**Work task**
All of the data below is to be printed again exactly.

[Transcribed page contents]
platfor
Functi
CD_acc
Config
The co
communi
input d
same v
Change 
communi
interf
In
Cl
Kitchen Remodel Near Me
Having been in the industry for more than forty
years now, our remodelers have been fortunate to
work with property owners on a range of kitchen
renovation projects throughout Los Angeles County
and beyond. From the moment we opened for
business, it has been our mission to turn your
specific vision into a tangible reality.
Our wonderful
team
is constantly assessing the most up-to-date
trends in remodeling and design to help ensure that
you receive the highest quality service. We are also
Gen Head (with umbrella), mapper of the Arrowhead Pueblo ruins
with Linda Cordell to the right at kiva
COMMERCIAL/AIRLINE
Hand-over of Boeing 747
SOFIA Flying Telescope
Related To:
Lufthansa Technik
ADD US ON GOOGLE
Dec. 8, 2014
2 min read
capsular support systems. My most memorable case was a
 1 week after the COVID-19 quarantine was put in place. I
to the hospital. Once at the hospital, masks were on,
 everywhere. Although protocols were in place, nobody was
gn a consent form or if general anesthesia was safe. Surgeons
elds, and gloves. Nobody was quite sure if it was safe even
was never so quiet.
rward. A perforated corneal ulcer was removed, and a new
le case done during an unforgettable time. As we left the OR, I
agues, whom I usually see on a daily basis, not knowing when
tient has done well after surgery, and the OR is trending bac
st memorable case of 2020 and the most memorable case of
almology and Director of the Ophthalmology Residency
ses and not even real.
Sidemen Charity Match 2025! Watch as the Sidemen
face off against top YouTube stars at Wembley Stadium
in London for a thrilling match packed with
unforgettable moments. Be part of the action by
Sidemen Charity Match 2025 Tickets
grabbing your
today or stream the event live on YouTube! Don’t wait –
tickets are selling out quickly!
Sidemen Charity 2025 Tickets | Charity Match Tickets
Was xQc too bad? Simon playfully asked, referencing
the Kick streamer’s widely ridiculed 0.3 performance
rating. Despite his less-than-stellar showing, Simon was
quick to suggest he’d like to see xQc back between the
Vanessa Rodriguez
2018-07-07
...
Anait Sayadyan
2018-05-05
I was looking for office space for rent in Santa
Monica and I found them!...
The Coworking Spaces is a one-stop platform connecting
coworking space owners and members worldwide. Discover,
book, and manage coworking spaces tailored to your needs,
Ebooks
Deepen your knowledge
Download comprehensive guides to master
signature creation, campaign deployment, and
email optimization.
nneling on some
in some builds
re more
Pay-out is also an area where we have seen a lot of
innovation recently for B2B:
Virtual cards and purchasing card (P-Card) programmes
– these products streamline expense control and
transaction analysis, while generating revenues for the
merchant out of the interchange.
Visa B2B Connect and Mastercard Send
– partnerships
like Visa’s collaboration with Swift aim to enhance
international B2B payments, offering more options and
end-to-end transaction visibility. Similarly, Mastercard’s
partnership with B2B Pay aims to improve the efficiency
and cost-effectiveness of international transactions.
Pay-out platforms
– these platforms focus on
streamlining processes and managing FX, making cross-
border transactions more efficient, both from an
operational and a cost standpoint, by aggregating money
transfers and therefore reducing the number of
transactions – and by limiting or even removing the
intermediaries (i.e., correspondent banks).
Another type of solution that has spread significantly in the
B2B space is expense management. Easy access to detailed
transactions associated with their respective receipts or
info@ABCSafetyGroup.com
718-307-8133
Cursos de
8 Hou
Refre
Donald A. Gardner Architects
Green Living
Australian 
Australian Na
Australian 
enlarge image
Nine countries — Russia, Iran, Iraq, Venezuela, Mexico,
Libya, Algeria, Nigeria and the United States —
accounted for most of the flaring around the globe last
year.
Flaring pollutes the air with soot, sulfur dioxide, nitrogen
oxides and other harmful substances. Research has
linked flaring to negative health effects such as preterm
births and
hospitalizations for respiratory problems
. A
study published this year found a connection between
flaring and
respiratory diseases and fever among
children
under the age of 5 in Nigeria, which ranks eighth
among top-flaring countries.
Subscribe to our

**Written solution**
platfor
Functi
CD_acc
Config
The co
communi
input d
same v
Change 
communi
interf
In
Cl
Kitchen Remodel Near Me
Having been in the industry for more than forty
years now, our remodelers have been fortunate to
work with property owners on a range of kitchen
renovation projects throughout Los Angeles County
and beyond. From the moment we opened for
business, it has been our mission to turn your
specific vision into a tangible reality.
Our wonderful
team
is constantly assessing the most up-to-date
trends in remodeling and design to help ensure that
you receive the highest quality service. We are also
Gen Head (with umbrella), mapper of the Arrowhead Pueblo ruins
with Linda Cordell to the right at kiva
COMMERCIAL/AIRLINE
Hand-over of Boeing 747
SOFIA Flying Telescope
Related To:
Lufthansa Technik
ADD US ON GOOGLE
Dec. 8, 2014
2 min read
capsular support systems. My most memorable case was a
 1 week after the COVID-19 quarantine was put in place. I
to the hospital. Once at the hospital, masks were on,
 everywhere. Although protocols were in place, nobody was
gn a consent form or if general anesthesia was safe. Surgeons
elds, and gloves. Nobody was quite sure if it was safe even
was never so quiet.
rward. A perforated corneal ulcer was removed, and a new
le case done during an unforgettable time. As we left the OR, I
agues, whom I usually see on a daily basis, not knowing when
tient has done well after surgery, and the OR is trending bac
st memorable case of 2020 and the most memorable case of
almology and Director of the Ophthalmology Residency
ses and not even real.
Sidemen Charity Match 2025! Watch as the Sidemen
face off against top YouTube stars at Wembley Stadium
in London for a thrilling match packed with
unforgettable moments. Be part of the action by
Sidemen Charity Match 2025 Tickets
grabbing your
today or stream the event live on YouTube! Don’t wait –
tickets are selling out quickly!
Sidemen Charity 2025 Tickets | Charity Match Tickets
Was xQc too bad? Simon playfully asked, referencing
the Kick streamer’s widely ridiculed 0.3 performance
rating. Despite his less-than-stellar showing, Simon was
quick to suggest he’d like to see xQc back between the
Vanessa Rodriguez
2018-07-07
...
Anait Sayadyan
2018-05-05
I was looking for office space for rent in Santa
Monica and I found them!...
The Coworking Spaces is a one-stop platform connecting
coworking space owners and members worldwide. Discover,
book, and manage coworking spaces tailored to your needs,
Ebooks
Deepen your knowledge
Download comprehensive guides to master
signature creation, campaign deployment, and
email optimization.
nneling on some
in some builds
re more
Pay-out is also an area where we have seen a lot of
innovation recently for B2B:
Virtual cards and purchasing card (P-Card) programmes
– these products streamline expense control and
transaction analysis, while generating revenues for the
merchant out of the interchange.
Visa B2B Connect and Mastercard Send
– partnerships
like Visa’s collaboration with Swift aim to enhance
international B2B payments, offering more options and
end-to-end transaction visibility. Similarly, Mastercard’s
partnership with B2B Pay aims to improve the efficiency
and cost-effectiveness of international transactions.
Pay-out platforms
– these platforms focus on
streamlining processes and managing FX, making cross-
border transactions more efficient, both from an
operational and a cost standpoint, by aggregating money
transfers and therefore reducing the number of
transactions – and by limiting or even removing the
intermediaries (i.e., correspondent banks).
Another type of solution that has spread significantly in the
B2B space is expense management. Easy access to detailed
transactions associated with their respective receipts or
info@ABCSafetyGroup.com
718-307-8133
Cursos de
8 Hou
Refre
Donald A. Gardner Architects
Green Living
Australian 
Australian Na
Australian 
enlarge image
Nine countries — Russia, Iran, Iraq, Venezuela, Mexico,
Libya, Algeria, Nigeria and the United States —
accounted for most of the flaring around the globe last
year.
Flaring pollutes the air with soot, sulfur dioxide, nitrogen
oxides and other harmful substances. Research has
linked flaring to negative health effects such as preterm
births and
hospitalizations for respiratory problems
. A
study published this year found a connection between
flaring and
respiratory diseases and fever among
children
under the age of 5 in Nigeria, which ranks eighth
among top-flaring countries.
Subscribe to our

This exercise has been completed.